Investigators dredged the Chicago River looking for a car from a cold case. They found 97.

Image for article: Investigators dredged the Chicago River looking for a car from a cold case. They found 97.

Mister Retrops

Sep 15, 2025

A Chicago dive team went looking for a car in the Chicago River as part of an investigation into a 1970 cold case.

The case involved the disappearance of Edward and Stephania Andrews, who were last seen leaving a downtown cocktail party in 1970 in their yellow 1969 Oldsmobile 442.

Fox 32 reported an interview with Lindsay Bussick, manager of Chaos Divers, who detailed the night they vanished.

They were at a cocktail party at the Sheraton Hotel, which Sheraton, at that time, was located at 505 N. Michigan Avenue.

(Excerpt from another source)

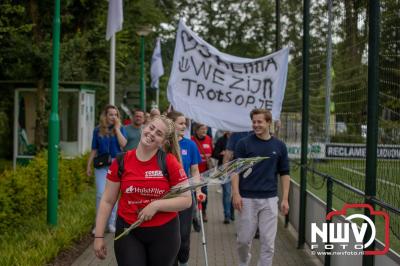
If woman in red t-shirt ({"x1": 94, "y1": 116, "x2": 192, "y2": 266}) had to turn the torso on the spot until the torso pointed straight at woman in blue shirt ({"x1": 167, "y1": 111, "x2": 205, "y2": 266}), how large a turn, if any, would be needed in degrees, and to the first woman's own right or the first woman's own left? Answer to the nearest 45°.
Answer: approximately 180°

Missing persons reports say the couple had been drinking.

[Edward] actually crashed into the parking garage door and then it's believed that he went southbound in the northbound lanes, leaving the hotel that night, which would have put them in the Chicago River. They even at one time located markings and things on the pillars off of Lower Wacker Drive but no one has ever been able to locate them.

Unfortunately, the dive team still has not located the couple's car.

However, their search did uncover 97 other cars in the river.

97!

(And that was just the area between Cicero Avenue and Diversey Parkway.)

What is with Chicagoans and parking their cars in the river?

I mean I've driven in the Windy City, and I'll grant you that the parking options are atrocious, but I've never once looked at the river and said, "Hey, that looks like a decent place to leave the car."

Anyway, it doesn't sound like the cold case is any closer to being solved, but they did finally get that Nissan out of the water that's been bottoming out boats for years.

On Wednesday, the Chicago Police Department's Dive Team responded to the boat launch to recover one of the vehicles. Officials with the Chaos Divers say the vehicle was impeding boat traffic. When the Nissan was pulled from the river near 31st Street and Western Avenue, it was a mangled mess — in part due to larger boats striking it over time.